I'm not sure if anyone else has posted this cichlid, but, I need help identifying it. I'm hoping it is indeed a cichlid. I bought my first set of cichlids at petland. Two of them I know for sure are red zebras. This one, I'm not sure, though. It was in the tank with the red zebras but it doesn't really look like them. I could be wrong, as I am very new at this. I hope someone can help me identify my fish.
:fish:


----------



## Vincent (May 7, 2004)

It might be an orange chromide, Etroplus maculatus.

http://www.cichlid-forum.com/profiles/species.php?id=1344


----------



## stellarbabe316 (Oct 12, 2008)

Oh! Thank you!


----------



## dwarfpike (Jan 22, 2008)

Yup, red form of the orange chromide.


----------



## stellarbabe316 (Oct 12, 2008)

As I said before, I am new at this. I just want to confirm that the fish below is indeed a Julidochromis ornatus.

Thanks again for all of the help!!

Josie


----------



## Fogelhund (Dec 3, 2002)

stellarbabe316 said:


> As I said before, I am new at this. I just want to confirm that the fish below is indeed a Julidochromis ornatus.
> 
> Thanks again for all of the help!!
> 
> Josie


No, it is a Melanochromis auratus. After you read the profile you'll be. -> 

One of the most aggressive of the Malawian cichlids.


----------



## DarbX1605 (Apr 7, 2008)

Most definately an Auratus - and is appears to be beginning a color transition to male.


----------



## stellarbabe316 (Oct 12, 2008)

I have noticed a bit of aggression in him. I've also noticed he enjoys digging. Thanks much!!

Both of my chromides have died. I think they were not all that well when I bought them.
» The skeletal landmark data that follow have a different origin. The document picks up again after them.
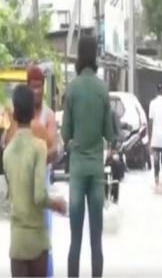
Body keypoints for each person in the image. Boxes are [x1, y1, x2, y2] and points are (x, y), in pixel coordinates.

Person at [62, 36, 115, 277]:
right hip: (95, 170)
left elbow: (65, 134)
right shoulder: (102, 89)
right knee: (96, 240)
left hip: (77, 170)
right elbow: (109, 134)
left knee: (75, 240)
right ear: (94, 56)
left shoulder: (72, 89)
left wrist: (74, 143)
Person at [4, 85, 66, 277]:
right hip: (37, 238)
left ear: (14, 114)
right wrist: (57, 204)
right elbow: (39, 196)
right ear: (33, 112)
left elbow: (11, 195)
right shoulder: (39, 147)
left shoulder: (7, 153)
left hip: (17, 239)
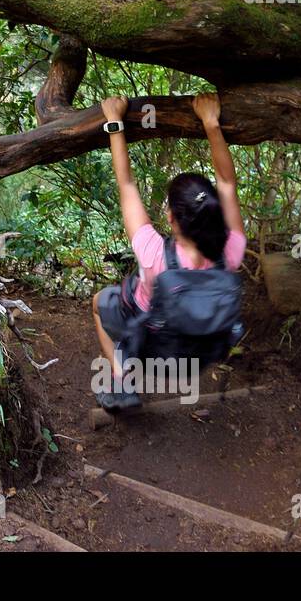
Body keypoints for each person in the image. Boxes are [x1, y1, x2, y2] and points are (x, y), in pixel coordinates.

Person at [91, 92, 247, 411]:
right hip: (200, 353)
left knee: (100, 302)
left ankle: (122, 382)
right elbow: (227, 183)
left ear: (171, 218)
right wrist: (211, 122)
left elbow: (127, 185)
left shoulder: (152, 252)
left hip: (155, 350)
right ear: (215, 213)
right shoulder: (232, 249)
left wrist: (114, 123)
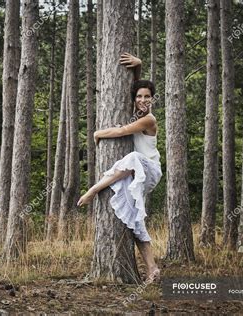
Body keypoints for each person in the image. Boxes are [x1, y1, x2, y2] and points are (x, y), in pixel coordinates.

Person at [77, 53, 162, 284]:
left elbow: (121, 132)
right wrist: (138, 68)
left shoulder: (149, 119)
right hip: (135, 173)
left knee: (133, 156)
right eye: (140, 97)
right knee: (133, 217)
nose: (143, 100)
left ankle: (94, 190)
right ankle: (152, 269)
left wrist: (97, 133)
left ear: (153, 99)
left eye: (148, 97)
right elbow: (133, 88)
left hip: (149, 169)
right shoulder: (136, 110)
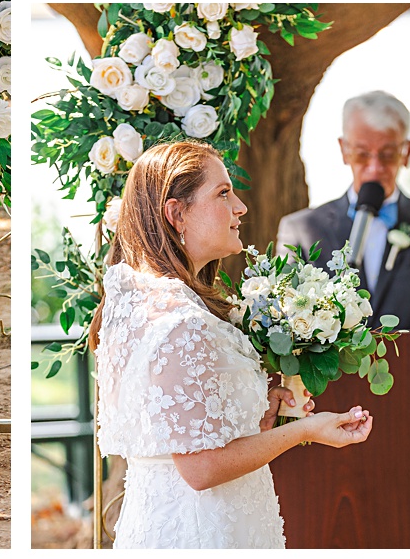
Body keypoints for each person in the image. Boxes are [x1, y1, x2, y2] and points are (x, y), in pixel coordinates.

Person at [94, 140, 374, 549]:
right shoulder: (178, 322)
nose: (240, 207)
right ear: (176, 214)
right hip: (199, 533)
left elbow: (187, 436)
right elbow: (201, 468)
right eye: (222, 193)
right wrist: (306, 431)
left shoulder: (152, 300)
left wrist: (258, 417)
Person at [277, 91, 410, 331]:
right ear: (344, 150)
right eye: (362, 154)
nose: (374, 169)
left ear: (407, 151)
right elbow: (287, 315)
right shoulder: (301, 231)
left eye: (387, 155)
They seemed to mope a lot and never really rushed to the top of the tank for food.

Thanksagain for all your help...I'll probably be posting more mysery cichlids as I'm still learning to identify them all. :fish:


----------



## stellarbabe316 (Oct 12, 2008)

The following fish is the one I was thinking was a metriaclima estherae (red zebra.) However, I was brosing through the profiles on this site, and am now wondering if this fish is actually a Melanochromis johannii. I was looking at the picture of the juveniles, and that is what made me think I was wrong. Ugh...I'm asuming it will get easier to identify these fish. It would also help if pet stores would label the tanks something other than "African Cichlids: assrt."

Thanks again for all the help for the newbie here. 










Josie

********Sorry about the pictures in the previous posts...I moved them to an album on photobook and forgot about them being on here. ************


----------